What to do:
Please copy exactly the part of the records below that opens with the line containing "组件繁多，较为复杂 | 屏蔽细节太多，妨碍组件理解 |" and closes with the line containing "Enter password again.", leaving out any pictures.

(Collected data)
━━━━━━━━━━━━━━━━

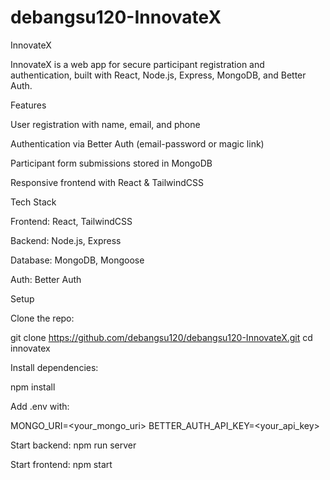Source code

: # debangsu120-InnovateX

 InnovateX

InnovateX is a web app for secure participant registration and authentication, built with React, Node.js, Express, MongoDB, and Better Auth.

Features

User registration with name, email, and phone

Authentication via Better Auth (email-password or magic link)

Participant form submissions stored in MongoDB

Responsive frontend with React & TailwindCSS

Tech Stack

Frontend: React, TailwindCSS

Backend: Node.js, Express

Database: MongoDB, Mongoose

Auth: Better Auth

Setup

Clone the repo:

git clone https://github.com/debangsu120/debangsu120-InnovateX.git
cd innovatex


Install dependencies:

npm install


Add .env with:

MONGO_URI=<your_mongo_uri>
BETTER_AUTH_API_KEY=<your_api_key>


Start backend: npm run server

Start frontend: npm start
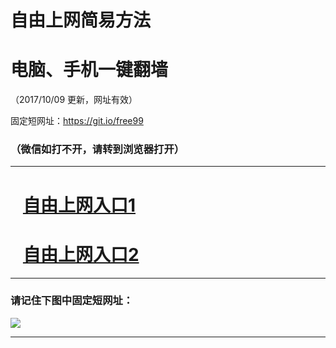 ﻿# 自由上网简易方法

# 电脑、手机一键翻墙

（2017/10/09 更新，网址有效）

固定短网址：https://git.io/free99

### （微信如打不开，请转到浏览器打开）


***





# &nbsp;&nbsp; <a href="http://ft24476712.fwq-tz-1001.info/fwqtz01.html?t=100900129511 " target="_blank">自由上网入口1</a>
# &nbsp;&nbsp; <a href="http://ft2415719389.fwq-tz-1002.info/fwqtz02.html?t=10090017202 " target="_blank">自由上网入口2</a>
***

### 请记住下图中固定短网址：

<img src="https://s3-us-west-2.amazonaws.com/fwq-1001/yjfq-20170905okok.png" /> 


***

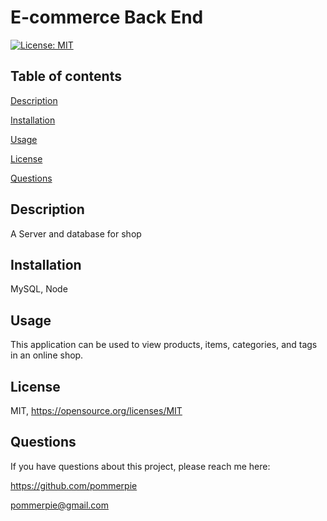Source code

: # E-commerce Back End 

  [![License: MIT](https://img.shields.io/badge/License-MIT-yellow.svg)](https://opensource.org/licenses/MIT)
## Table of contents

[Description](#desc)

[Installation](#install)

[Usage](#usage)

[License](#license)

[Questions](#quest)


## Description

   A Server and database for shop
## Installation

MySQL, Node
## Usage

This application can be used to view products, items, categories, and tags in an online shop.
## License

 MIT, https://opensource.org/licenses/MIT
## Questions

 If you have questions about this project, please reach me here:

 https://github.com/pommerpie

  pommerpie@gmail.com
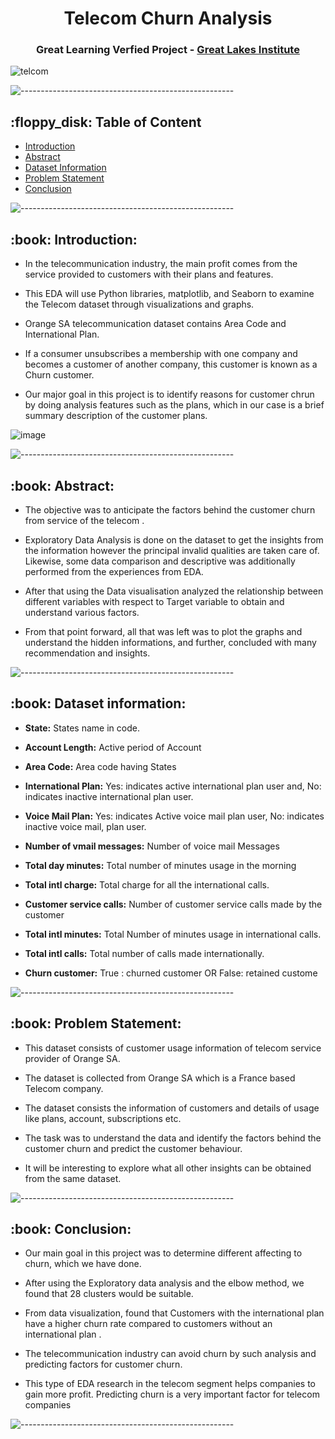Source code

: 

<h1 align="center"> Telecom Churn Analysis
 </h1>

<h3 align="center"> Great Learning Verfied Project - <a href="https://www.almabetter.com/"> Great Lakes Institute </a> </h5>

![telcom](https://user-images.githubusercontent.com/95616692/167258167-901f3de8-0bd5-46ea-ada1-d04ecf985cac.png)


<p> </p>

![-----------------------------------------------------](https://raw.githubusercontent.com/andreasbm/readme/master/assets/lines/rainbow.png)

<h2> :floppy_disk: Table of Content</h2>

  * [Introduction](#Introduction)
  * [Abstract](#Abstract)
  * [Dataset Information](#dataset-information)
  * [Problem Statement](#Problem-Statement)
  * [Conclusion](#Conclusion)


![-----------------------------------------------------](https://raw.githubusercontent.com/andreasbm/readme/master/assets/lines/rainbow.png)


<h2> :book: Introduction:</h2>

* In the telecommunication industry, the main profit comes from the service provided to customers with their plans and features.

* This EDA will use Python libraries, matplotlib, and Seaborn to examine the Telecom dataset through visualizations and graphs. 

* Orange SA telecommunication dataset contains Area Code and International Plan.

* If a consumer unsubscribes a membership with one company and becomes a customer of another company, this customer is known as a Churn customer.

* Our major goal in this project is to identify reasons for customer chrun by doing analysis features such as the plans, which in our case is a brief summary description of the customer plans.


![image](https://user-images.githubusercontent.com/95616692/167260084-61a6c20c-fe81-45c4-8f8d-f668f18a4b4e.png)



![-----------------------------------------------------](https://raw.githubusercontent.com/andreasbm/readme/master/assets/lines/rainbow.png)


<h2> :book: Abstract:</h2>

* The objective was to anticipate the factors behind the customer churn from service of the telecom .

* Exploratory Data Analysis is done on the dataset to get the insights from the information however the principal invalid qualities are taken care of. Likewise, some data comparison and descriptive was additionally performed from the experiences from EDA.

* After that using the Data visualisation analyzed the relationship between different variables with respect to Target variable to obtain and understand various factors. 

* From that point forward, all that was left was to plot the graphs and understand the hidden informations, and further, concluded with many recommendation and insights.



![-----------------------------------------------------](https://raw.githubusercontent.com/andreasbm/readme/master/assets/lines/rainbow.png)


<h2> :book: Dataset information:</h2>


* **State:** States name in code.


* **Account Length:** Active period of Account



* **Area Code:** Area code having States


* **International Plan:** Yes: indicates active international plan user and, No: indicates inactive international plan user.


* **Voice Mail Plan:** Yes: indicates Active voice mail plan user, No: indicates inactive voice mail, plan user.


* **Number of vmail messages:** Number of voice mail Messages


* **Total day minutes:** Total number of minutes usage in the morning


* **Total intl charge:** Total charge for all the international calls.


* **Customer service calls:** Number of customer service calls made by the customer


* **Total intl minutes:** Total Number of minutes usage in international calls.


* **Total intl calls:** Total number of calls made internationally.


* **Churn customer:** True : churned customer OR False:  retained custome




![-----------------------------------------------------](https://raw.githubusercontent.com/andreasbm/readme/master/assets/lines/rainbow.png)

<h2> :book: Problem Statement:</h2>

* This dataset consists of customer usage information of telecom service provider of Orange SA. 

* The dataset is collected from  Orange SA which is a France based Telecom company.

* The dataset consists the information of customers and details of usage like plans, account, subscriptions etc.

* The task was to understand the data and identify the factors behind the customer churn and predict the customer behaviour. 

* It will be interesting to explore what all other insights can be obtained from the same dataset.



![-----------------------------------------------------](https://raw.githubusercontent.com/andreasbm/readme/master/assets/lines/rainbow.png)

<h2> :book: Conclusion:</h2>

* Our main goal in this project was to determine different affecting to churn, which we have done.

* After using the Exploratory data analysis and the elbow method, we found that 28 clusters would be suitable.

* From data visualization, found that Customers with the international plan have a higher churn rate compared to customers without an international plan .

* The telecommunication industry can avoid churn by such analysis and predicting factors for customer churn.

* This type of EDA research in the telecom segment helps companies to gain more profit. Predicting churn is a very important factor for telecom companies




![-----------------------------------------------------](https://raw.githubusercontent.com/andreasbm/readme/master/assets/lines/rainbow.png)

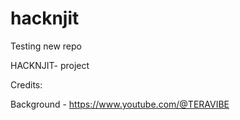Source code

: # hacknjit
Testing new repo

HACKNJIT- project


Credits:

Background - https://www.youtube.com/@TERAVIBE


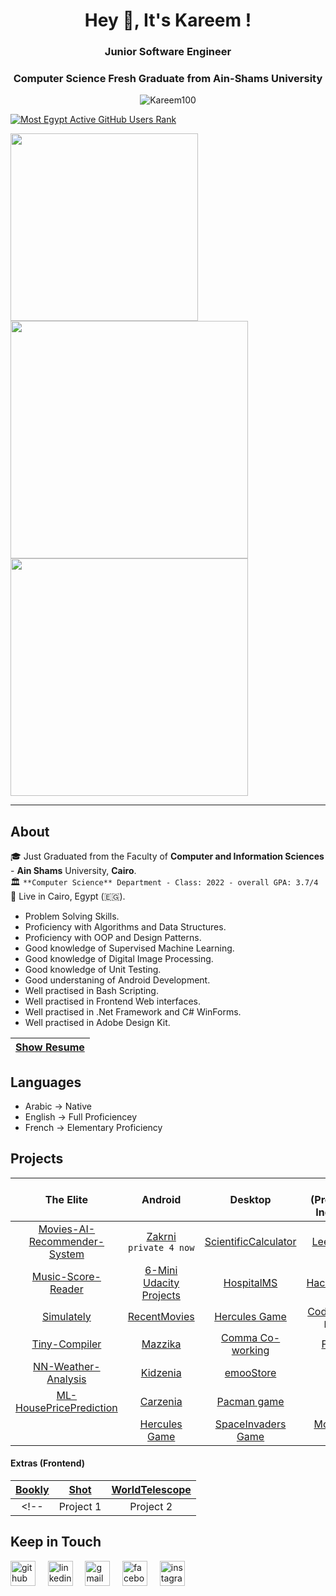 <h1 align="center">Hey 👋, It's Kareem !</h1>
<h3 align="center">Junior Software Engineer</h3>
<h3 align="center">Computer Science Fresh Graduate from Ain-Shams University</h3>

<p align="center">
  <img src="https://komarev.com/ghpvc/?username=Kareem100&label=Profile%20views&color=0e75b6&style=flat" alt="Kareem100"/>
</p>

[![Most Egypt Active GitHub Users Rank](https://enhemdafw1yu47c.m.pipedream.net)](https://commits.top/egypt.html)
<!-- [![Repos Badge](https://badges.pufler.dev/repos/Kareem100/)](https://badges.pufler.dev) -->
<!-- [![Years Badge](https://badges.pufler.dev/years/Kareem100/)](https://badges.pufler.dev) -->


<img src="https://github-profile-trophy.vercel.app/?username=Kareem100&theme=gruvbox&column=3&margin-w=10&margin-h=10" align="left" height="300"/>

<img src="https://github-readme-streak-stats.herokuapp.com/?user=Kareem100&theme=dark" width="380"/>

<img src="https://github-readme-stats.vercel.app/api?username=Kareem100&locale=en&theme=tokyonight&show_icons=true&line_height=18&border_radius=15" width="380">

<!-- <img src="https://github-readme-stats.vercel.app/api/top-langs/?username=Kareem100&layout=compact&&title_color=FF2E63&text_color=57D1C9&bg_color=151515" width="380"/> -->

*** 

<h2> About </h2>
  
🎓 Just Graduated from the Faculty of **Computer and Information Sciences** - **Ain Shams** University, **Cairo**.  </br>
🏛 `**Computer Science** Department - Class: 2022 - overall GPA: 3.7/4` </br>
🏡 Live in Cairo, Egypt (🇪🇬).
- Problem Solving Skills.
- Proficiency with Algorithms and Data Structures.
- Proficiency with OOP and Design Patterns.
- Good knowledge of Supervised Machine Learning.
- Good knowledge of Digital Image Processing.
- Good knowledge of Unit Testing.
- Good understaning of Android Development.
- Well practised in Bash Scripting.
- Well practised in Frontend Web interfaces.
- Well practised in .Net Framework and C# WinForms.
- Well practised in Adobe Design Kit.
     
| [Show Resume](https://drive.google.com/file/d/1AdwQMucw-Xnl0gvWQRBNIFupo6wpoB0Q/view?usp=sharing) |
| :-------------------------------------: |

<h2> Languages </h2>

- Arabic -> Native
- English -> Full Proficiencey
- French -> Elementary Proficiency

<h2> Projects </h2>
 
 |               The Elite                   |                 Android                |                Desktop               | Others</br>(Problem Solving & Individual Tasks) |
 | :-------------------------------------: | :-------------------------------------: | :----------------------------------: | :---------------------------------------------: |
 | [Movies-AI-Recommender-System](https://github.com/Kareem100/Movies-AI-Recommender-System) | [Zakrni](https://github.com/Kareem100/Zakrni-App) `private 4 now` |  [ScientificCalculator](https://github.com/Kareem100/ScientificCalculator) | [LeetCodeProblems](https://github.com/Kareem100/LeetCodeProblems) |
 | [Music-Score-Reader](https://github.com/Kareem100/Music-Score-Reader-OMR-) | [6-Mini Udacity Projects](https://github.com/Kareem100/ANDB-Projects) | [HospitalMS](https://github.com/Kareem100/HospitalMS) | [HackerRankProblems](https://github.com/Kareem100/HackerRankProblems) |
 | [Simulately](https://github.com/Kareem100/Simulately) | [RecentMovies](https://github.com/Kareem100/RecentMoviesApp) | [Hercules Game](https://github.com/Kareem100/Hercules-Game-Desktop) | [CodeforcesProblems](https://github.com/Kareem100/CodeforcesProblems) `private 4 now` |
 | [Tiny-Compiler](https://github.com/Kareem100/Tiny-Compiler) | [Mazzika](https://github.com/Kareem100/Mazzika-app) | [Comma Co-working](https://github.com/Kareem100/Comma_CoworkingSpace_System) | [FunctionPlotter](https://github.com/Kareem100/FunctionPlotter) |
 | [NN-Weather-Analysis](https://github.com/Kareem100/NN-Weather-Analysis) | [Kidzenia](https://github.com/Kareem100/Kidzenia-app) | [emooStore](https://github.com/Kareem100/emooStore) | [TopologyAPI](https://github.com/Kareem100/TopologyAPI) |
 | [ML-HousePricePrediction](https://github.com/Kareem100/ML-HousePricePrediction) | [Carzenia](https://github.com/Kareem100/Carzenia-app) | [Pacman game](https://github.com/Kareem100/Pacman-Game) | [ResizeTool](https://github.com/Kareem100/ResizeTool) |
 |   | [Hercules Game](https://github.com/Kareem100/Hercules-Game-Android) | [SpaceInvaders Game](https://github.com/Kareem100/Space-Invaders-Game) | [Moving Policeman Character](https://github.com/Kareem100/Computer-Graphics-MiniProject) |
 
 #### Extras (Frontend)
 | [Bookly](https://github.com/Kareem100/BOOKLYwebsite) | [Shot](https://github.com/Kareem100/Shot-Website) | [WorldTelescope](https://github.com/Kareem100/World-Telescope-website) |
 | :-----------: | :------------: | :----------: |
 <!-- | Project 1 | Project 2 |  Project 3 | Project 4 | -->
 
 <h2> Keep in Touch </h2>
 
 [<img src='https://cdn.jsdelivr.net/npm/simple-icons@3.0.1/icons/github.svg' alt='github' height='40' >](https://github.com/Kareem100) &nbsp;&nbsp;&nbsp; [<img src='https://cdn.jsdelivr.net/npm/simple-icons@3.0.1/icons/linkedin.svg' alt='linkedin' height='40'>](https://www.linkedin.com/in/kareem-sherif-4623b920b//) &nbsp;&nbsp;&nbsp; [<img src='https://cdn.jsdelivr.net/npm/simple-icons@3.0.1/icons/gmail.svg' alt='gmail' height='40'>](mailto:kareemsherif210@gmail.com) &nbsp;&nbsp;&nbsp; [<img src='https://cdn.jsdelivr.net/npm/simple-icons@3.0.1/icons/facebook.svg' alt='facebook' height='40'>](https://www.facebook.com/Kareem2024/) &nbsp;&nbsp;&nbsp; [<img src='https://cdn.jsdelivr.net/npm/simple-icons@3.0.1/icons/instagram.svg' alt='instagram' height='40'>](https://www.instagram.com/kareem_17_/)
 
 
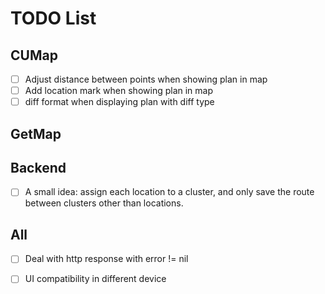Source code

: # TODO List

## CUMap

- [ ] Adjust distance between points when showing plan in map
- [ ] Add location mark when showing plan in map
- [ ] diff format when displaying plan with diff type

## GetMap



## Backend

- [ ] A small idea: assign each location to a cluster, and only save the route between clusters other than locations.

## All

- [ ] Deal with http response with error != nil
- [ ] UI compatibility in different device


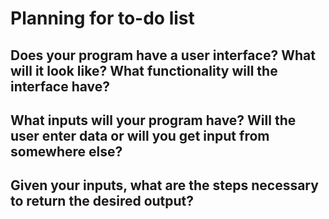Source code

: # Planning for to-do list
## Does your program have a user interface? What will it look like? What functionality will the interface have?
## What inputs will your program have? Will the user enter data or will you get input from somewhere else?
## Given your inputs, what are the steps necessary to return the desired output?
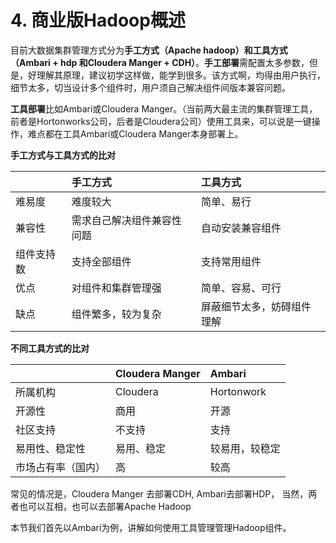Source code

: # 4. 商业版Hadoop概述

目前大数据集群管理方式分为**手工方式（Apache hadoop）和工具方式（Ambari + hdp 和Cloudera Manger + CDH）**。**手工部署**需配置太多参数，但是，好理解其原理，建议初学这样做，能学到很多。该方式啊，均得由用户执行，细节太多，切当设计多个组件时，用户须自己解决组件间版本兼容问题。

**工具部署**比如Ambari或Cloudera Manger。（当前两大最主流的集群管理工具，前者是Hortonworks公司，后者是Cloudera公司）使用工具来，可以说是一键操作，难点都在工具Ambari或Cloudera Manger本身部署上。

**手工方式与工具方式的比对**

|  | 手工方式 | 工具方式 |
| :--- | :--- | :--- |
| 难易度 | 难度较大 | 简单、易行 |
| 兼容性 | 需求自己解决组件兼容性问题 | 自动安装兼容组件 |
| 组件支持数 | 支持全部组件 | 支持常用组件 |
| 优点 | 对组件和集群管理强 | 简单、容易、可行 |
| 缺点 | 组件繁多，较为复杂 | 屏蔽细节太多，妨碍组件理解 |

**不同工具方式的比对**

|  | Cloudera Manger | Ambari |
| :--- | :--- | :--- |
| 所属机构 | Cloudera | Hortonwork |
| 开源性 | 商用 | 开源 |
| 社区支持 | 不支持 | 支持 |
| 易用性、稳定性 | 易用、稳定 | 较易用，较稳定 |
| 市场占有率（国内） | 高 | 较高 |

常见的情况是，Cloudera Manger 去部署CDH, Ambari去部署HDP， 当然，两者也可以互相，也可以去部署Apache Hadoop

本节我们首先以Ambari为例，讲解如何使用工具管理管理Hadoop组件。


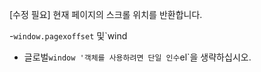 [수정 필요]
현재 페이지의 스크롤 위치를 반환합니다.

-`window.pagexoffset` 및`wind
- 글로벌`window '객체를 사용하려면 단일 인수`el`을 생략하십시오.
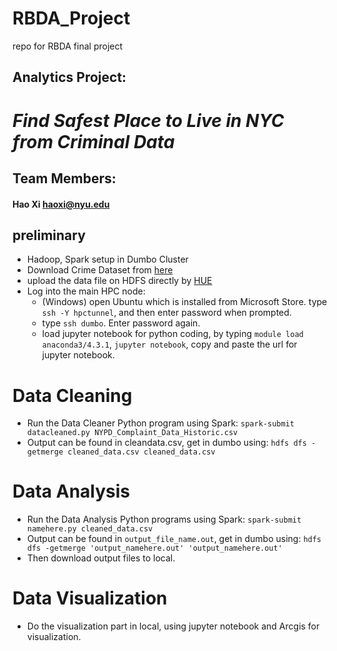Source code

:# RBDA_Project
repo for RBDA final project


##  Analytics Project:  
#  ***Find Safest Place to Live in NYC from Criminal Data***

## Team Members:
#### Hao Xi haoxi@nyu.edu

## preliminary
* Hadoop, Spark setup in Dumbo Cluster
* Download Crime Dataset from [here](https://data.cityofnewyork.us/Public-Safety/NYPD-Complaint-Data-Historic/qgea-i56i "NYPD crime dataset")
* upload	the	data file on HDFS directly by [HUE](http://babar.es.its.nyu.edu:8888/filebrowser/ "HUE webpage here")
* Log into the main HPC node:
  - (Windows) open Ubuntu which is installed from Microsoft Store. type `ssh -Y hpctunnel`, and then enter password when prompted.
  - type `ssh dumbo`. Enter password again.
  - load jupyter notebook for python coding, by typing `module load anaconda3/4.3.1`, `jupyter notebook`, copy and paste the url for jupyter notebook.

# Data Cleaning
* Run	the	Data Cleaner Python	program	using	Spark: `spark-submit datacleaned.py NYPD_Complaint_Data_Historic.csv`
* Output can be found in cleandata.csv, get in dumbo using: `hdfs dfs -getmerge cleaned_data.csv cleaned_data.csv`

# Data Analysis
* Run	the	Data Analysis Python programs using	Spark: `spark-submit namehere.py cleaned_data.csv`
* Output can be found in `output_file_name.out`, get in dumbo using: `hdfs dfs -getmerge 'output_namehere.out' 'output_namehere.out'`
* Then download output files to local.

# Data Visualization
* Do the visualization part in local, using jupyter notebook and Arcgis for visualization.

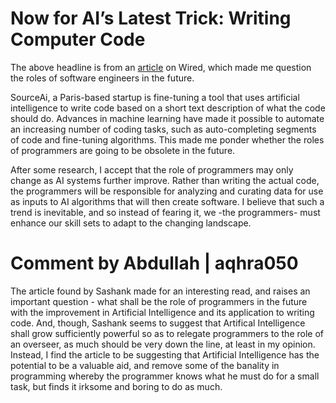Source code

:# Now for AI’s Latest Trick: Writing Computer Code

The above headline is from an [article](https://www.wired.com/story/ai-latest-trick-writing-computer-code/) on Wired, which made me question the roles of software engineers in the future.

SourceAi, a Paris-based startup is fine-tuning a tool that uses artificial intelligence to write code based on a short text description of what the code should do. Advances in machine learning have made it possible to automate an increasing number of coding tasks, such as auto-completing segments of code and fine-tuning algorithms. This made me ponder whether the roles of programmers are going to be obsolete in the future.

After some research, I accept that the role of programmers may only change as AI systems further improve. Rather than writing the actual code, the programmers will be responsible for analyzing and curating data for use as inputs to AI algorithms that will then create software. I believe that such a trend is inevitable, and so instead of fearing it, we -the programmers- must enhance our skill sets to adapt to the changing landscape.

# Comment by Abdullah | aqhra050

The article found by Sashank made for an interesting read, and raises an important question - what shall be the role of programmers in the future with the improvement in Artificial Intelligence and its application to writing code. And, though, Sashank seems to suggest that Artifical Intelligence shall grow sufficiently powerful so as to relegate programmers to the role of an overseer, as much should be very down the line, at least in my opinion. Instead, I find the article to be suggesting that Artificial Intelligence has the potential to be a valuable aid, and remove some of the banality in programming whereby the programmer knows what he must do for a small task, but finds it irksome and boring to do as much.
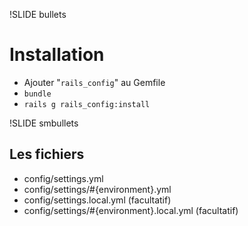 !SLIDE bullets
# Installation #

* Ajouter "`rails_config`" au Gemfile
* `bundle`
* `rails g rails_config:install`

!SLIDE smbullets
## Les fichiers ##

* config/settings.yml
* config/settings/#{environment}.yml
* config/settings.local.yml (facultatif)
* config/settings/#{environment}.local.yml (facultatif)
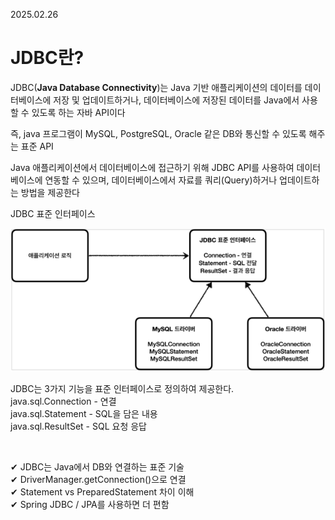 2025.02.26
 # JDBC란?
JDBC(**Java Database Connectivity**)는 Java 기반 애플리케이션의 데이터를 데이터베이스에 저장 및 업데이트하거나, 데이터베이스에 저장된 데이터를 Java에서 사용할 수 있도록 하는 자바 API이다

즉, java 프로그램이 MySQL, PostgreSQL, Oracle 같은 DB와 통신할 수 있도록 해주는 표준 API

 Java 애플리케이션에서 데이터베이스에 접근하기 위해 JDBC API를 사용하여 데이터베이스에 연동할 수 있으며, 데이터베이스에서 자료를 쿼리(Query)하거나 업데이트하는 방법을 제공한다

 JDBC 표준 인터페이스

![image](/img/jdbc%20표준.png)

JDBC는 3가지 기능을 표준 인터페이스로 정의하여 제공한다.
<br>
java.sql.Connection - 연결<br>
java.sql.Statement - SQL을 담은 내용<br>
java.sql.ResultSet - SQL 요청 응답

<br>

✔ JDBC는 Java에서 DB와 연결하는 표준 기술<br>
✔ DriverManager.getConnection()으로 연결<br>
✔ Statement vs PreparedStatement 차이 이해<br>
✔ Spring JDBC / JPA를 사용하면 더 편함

━━━━━━━━━━━━━━━━

Completed exercise:
| 缺点 | 组件繁多，较为复杂 | 屏蔽细节太多，妨碍组件理解 |

**不同工具方式的比对**

|  | Cloudera Manger | Ambari |
| :--- | :--- | :--- |
| 所属机构 | Cloudera | Hortonwork |
| 开源性 | 商用 | 开源 |
| 社区支持 | 不支持 | 支持 |
| 易用性、稳定性 | 易用、稳定 | 较易用，较稳定 |
| 市场占有率（国内） | 高 | 较高 |

常见的情况是，Cloudera Manger 去部署CDH, Ambari去部署HDP， 当然，两者也可以互相，也可以去部署Apache Hadoop

本节我们首先以Ambari为例，讲解如何使用工具管理管理Hadoop组件。


 [수정 필요]
현재 페이지의 스크롤 위치를 반환합니다.

-`window.pagexoffset` 및`wind
- 글로벌`window '객체를 사용하려면 단일 인수`el`을 생략하십시오.
Source code

:# RBDA_Project
repo for RBDA final project


##  Analytics Project:  
#  ***Find Safest Place to Live in NYC from Criminal Data***

## Team Members:
#### Hao Xi haoxi@nyu.edu

## preliminary
* Hadoop, Spark setup in Dumbo Cluster
* Download Crime Dataset from [here](https://data.cityofnewyork.us/Public-Safety/NYPD-Complaint-Data-Historic/qgea-i56i "NYPD crime dataset")
* upload	the	data file on HDFS directly by [HUE](http://babar.es.its.nyu.edu:8888/filebrowser/ "HUE webpage here")
* Log into the main HPC node:
  - (Windows) open Ubuntu which is installed from Microsoft Store. type `ssh -Y hpctunnel`, and then enter password when prompted.
  - type `ssh dumbo`. Enter password again.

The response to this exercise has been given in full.